_Records drawn from a dataset_
BEGIN

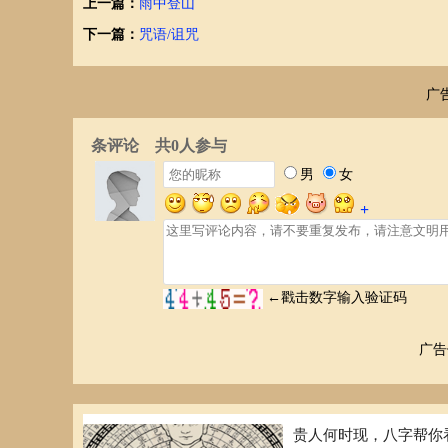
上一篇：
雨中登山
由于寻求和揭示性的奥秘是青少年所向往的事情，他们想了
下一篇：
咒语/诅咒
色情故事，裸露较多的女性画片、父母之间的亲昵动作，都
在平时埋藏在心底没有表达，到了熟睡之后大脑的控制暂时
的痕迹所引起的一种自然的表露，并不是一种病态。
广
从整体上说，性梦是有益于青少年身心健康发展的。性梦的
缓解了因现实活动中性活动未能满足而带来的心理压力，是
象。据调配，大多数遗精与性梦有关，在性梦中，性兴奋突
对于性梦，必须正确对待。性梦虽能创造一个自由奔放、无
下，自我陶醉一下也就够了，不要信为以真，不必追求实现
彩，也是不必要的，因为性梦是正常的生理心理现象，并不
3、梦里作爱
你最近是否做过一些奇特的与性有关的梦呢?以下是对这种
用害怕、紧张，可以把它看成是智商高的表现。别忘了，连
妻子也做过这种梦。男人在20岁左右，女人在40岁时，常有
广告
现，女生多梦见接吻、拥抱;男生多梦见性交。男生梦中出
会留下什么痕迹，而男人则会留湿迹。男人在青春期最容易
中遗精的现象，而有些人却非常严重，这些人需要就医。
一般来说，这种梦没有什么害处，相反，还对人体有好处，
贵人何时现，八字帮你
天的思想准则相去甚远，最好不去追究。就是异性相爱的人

END

_What is needed_
The response should be an exact copy of the lines from the one with "由于寻求和揭示性的奥秘是青少年所向往的事情，他们想了" through the end of the data, with no other text.

_Answer box_
由于寻求和揭示性的奥秘是青少年所向往的事情，他们想了
下一篇：
咒语/诅咒
色情故事，裸露较多的女性画片、父母之间的亲昵动作，都
在平时埋藏在心底没有表达，到了熟睡之后大脑的控制暂时
的痕迹所引起的一种自然的表露，并不是一种病态。
广
从整体上说，性梦是有益于青少年身心健康发展的。性梦的
缓解了因现实活动中性活动未能满足而带来的心理压力，是
象。据调配，大多数遗精与性梦有关，在性梦中，性兴奋突
对于性梦，必须正确对待。性梦虽能创造一个自由奔放、无
下，自我陶醉一下也就够了，不要信为以真，不必追求实现
彩，也是不必要的，因为性梦是正常的生理心理现象，并不
3、梦里作爱
你最近是否做过一些奇特的与性有关的梦呢?以下是对这种
用害怕、紧张，可以把它看成是智商高的表现。别忘了，连
妻子也做过这种梦。男人在20岁左右，女人在40岁时，常有
广告
现，女生多梦见接吻、拥抱;男生多梦见性交。男生梦中出
会留下什么痕迹，而男人则会留湿迹。男人在青春期最容易
中遗精的现象，而有些人却非常严重，这些人需要就医。
一般来说，这种梦没有什么害处，相反，还对人体有好处，
贵人何时现，八字帮你
天的思想准则相去甚远，最好不去追究。就是异性相爱的人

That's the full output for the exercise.